### TRECHO DA PÁGINA
.....

O homem-bomba esperou até o último momento possível, disseram autoridades americanas. A multidão que se espremia para entrar no Aeroporto Internacional Hamid Karzai estava concentrada no Portão da Abadia, uma entrada principal vigiada por fuzileiros navais e outros militares.

As tropas sabiam que poderiam ser alvo de um ataque; na véspera, o Departamento de Estado tinha avisado sobre uma ameaça "verossímil" em três portões do aeroporto, onde mais de 5.000 militares ajudaram a evacuar mais de 100 mil pessoas em menos de duas semanas. O Portão da Abadia estava na lista.

A segurança do aeroporto tinha fechado dois portões, mas decidiu deixar este aberto, segundo autoridades dos EUA. Elas também disseram acreditar que, mais cedo naquele dia, comandantes e combatentes talibãs que vigiavam postos de controle na estrada para o aeroporto tinham frustrado duas possíveis tentativas de militantes chegarem ao aeroporto.

Mas o terceiro conseguiu passar.

Às 17h48, o homem-bomba, usando um colete com mais de 11 quilos de explosivos embaixo das roupas, aproximou-se do grupo de americanos que revistavam as pessoas que pretendiam entrar no complexo.

People are sent away from the scene of a bomb blast outside the Hamid Karzai International Airport in Kabul, Afghanistan on Thursday, Aug. 26, 2021. Pentagon officials said they were still piecing together the chain of events that took place at Abbey Gate on Thursday. (Jim Huylebroek/The New York Times)
Movimentação perto de onde ocorreu a explosão no aerorporto de Cabul - Jim Huylebroek - 26.ago.2021/The New York Times

Ele esperou, disseram autoridades, até pouco antes de ser checado pelos soldados americanos. Então detonou a bomba, que era incomumente grande para um colete suicida, matando a si próprio e desencadeando um ataque que deixaria dezenas de mortos, incluindo 13 militares americanos.

"Isso é guerra de proximidade —você sente o hálito da pessoa que está revistando", disse o general Kenneth McKenzie, chefe do Comando Central dos EUA, na quinta-feira (26), depois do ataque, descrevendo o contato cara a cara entre os fuzileiros no portão do aeroporto e os afegãos que eles deviam revistar antes de permitir sua entrada.

.....

### DADOS EXIBIDOS
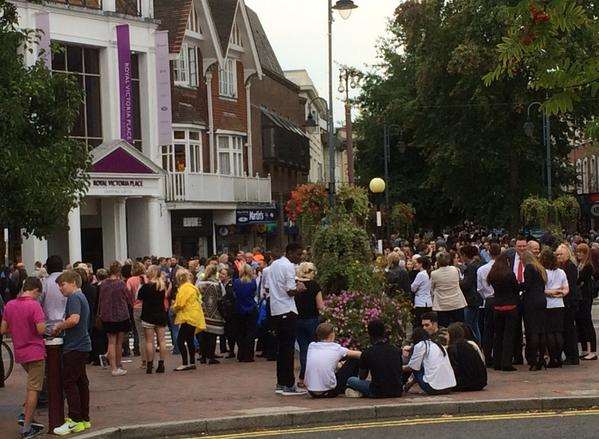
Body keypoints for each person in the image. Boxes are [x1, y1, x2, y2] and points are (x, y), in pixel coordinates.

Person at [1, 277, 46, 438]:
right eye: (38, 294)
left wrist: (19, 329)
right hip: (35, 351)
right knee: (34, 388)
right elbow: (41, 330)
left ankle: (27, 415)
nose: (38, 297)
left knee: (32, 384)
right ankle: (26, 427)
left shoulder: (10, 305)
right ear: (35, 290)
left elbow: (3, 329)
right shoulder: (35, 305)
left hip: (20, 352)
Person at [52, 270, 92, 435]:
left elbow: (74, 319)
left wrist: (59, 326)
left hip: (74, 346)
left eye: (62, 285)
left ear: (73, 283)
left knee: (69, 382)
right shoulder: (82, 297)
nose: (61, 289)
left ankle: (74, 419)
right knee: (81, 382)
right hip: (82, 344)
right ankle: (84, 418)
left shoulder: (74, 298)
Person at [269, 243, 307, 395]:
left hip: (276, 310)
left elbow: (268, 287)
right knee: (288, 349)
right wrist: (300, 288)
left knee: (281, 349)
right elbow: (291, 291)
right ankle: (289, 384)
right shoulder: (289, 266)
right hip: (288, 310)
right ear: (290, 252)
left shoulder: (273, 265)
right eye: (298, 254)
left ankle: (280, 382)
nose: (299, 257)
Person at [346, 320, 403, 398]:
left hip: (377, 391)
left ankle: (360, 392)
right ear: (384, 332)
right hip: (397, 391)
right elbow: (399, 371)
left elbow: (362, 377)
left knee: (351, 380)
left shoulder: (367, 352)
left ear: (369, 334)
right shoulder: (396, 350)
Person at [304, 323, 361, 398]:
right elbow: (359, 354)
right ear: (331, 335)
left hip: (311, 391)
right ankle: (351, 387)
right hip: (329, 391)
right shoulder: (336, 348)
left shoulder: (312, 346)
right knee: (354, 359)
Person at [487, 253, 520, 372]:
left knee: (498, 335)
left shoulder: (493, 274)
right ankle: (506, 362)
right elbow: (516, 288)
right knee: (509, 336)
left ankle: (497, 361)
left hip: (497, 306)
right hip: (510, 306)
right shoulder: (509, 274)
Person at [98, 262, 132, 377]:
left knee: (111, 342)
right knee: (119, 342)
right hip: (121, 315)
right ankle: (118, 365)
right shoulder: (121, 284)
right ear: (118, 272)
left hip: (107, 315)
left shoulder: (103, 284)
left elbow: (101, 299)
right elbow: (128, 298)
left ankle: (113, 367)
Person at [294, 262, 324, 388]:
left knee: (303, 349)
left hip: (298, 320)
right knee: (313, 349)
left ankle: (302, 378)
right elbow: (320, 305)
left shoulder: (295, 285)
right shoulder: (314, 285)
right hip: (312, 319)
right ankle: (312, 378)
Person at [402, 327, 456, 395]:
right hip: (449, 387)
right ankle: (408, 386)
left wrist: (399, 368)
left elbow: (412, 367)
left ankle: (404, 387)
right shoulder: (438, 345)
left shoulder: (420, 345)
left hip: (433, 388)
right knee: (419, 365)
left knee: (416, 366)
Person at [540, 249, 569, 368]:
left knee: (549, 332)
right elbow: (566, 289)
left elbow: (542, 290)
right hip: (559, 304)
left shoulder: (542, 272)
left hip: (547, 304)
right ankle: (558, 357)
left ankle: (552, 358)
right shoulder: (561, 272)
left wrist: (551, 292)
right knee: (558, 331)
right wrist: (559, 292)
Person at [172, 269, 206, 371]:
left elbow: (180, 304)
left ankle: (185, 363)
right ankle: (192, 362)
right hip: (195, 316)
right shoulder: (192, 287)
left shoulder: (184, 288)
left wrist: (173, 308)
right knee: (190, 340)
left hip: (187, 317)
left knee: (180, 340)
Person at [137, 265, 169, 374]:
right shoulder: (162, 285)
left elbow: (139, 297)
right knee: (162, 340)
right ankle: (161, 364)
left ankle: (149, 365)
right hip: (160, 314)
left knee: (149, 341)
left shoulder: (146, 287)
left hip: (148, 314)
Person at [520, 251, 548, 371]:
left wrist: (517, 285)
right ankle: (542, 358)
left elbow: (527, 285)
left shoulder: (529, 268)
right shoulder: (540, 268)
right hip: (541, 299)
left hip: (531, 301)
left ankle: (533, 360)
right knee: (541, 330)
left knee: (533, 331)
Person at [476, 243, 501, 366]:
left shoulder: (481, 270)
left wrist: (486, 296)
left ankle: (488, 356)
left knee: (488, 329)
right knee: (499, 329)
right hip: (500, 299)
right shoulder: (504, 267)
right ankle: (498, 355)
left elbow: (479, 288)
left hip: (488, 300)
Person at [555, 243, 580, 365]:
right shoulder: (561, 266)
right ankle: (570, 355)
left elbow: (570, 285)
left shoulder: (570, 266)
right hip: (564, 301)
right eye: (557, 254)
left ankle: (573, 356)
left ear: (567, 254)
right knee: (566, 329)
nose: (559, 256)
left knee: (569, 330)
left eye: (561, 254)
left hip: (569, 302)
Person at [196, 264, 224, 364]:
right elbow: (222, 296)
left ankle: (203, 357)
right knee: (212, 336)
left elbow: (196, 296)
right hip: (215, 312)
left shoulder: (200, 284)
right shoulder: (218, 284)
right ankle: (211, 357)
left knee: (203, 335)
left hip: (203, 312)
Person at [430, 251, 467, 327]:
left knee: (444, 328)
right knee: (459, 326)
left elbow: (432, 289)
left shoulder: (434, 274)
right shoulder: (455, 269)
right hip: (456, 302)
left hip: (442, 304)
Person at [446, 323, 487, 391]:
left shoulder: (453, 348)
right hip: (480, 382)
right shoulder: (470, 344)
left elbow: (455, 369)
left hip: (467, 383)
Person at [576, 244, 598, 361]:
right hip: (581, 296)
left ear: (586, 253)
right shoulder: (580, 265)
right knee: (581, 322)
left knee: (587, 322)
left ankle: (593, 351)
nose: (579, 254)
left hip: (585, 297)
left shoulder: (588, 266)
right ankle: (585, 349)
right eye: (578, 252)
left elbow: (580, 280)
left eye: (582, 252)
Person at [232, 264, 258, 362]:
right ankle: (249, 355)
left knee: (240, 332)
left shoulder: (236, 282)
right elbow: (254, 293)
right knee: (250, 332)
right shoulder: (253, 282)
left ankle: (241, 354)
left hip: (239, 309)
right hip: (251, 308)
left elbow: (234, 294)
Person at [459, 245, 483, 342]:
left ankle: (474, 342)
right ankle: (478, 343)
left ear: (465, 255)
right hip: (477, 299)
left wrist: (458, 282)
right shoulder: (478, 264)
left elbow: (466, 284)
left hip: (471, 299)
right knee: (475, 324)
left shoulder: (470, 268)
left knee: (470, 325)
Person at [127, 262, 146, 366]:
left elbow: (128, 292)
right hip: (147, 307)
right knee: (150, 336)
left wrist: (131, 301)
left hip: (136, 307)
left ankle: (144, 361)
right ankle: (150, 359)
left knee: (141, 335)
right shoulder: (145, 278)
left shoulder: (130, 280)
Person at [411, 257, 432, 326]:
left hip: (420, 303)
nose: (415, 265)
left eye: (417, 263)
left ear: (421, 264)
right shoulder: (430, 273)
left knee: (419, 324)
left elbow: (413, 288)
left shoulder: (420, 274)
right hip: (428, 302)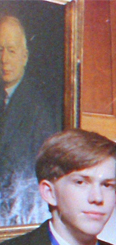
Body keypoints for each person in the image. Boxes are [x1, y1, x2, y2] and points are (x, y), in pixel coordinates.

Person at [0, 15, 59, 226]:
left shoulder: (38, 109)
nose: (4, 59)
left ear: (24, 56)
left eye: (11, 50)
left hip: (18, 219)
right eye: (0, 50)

.....

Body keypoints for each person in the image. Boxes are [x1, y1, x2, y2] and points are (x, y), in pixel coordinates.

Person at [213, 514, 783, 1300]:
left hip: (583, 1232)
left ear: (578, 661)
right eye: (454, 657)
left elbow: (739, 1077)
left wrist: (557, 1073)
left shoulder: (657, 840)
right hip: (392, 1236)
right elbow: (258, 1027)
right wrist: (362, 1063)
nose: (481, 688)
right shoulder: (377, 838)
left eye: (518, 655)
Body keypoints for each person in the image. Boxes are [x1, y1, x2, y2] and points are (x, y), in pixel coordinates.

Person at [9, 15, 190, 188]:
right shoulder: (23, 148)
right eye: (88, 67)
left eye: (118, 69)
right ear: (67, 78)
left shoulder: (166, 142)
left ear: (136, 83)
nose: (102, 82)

.....

### INSTRUÇÕES
a - Segundo o trecho sobre o atentado no aeroporto de Cabul, quantos quilos de explosivos havia no colete do homem-bomba?
b - Prossiga o trecho sobre o atentado no aeroporto de Cabul a partir da última frase apresentada.

### RESPOSTAS POR TAREFA
a - Mais de 11 quilos.

b -
Autoridades do Pentágono disseram que ainda estavam remontando a série de acontecimentos que ocorreram no Portão da Abadia na quinta. Haverá revisões e desenhos quadro a quadro com listas detalhadas do que levou àquele momento. Haverá perguntas: por que tantos militares estavam agrupados tão perto uns dos outros? Como o homem-bomba escapou dos postos de checagem talibãs? Alguém o deixou passar?

Conforme o alcance dos danos ficava mais claro, autoridades de saúde em Cabul levantaram o número de baixas, dizendo que pelo menos 170 pessoas tinham morrido. Afegãos que tentam escapar do regime talibã continuavam chegando ao aeroporto na sexta-feira (27), mas o tamanho da multidão foi estimado em centenas, contra os milhares que estavam lá quando houve a explosão. O aeroporto seguia praticamente fechado, embora os voos de evacuação continuassem.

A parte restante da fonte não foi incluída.